Brazil: Vale cuts 2025 production guidance for iron ore agglomerates as market outlook softens

  • Demand weakens as mills turn to more affordable iron ore
  • Production to halt at Sao Luis plant in Q3 amid maintenance

Brazilian miner Vale has reduced its 2025 production forecast for iron ore agglomerates (pellets and briquettes) to 31-35 million tonnes (mnt), from the previous range of 38-42 mnt, driven by a subdued market.

Market-driven revision

The firm’s decision to reduce its 2025 pellet production forecast was primarily driven by weaker market conditions in the pellet segment, which remains a key component of iron and steel industry demand. With steelmakers increasingly favouring lower-grade, more affordable iron ore over high-cost pellets, producers such as Vale have been adjusting their strategies by shifting focus towards fines sales to achieve cost optimisation.

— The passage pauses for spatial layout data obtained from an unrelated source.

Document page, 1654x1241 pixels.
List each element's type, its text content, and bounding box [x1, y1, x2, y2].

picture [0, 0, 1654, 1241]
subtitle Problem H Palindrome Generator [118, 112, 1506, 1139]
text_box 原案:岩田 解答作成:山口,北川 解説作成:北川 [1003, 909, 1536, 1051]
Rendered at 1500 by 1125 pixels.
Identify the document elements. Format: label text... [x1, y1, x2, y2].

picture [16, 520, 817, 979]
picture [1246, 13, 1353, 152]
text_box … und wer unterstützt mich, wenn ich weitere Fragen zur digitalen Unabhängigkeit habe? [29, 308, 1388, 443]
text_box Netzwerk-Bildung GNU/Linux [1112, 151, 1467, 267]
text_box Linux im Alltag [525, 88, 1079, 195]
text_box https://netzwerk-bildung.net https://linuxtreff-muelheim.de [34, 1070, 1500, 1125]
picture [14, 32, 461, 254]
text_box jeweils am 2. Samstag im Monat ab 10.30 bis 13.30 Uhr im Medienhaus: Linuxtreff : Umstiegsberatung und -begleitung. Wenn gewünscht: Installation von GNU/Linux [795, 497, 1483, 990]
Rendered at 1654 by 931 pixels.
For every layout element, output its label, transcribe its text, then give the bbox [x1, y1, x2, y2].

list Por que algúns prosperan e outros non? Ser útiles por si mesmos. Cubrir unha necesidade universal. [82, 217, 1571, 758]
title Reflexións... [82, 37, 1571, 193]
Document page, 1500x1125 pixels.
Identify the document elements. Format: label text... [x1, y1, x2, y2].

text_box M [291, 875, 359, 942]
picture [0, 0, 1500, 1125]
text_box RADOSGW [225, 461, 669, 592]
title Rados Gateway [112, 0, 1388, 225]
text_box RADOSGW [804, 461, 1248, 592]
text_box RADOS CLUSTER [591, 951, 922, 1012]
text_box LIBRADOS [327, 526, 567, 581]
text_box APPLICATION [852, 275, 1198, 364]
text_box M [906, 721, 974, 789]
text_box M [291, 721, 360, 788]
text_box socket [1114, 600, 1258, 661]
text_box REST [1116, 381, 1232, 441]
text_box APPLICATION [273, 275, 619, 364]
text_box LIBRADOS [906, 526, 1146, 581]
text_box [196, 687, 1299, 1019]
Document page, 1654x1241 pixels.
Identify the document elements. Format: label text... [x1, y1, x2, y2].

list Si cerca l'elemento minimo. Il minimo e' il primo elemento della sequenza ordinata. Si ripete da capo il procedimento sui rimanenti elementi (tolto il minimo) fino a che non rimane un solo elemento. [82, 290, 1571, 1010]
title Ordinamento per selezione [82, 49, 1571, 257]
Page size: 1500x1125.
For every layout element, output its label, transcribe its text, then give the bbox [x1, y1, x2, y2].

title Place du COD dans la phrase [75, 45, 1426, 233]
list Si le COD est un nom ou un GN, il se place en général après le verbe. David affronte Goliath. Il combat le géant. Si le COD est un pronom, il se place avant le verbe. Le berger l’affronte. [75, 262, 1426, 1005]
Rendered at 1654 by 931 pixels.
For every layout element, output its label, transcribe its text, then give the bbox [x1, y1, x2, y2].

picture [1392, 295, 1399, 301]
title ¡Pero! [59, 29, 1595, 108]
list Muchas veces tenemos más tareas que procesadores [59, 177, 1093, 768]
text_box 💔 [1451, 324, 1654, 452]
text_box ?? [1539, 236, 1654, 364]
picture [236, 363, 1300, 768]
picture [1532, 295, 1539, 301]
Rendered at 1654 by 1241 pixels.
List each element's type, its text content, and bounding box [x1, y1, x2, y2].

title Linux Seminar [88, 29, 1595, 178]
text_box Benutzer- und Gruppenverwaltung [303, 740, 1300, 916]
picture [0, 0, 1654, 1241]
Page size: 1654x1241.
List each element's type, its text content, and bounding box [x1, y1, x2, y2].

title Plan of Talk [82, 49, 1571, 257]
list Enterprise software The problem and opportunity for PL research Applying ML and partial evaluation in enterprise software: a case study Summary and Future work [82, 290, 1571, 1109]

Compounding the pressure is the ramp-up in output by Samarco – a joint venture between Vale and BHP – which is set to add approximately 8 mnt of pellets to the market, further intensifying supply-side competition. As per reports, Vale’s revised forecast marks a 7 mnt cut, equivalent to around 6% of the global seaborne pellet supply, which could potentially support pricing for other producers such as Rio Tinto.

Operational tactics: Pre-emptive maintenance

Vale is undertaking preventive maintenance at its Sao Luis pelletising plant, resulting in a planned production halt in the third quarter – one of the key factors contributing to the overall reduction in output. The timing of this maintenance aligns with current market softness in the pellet segment, allowing the company to limit financial impact while ensuring operational reliability.

Broader context: Vale’s strategy, market tailwinds

Vale continues to highlight its portfolio flexibility, leveraging its ability to shift between different product types – such as agglomerates and standard iron ores – depending on prevailing market dynamics. The strategy of prioritising margins over volume is being reinforced through an adaptable product approach, with the recent output adjustment seen as a move to sustain profitability amid volatile market conditions.

Outlook:

In the short term, the reduction in pellet supply is expected to tighten market premiums and lend temporary support to agglomerate prices. However, as Vale completes planned maintenance activities in the third quarter, a rebound in pellet output is likely in Q4, which could ease some of the supply-side pressure. Looking ahead, major producers such as Vale, Rio Tinto, and BHP are expected to remain vigilant amid ongoing shifts in the pellet market, including signs of oversupply, demand fragility, and price volatility. As per reports, the recalibration of supply and demand dynamics could lead to improved pellet premiums for producers.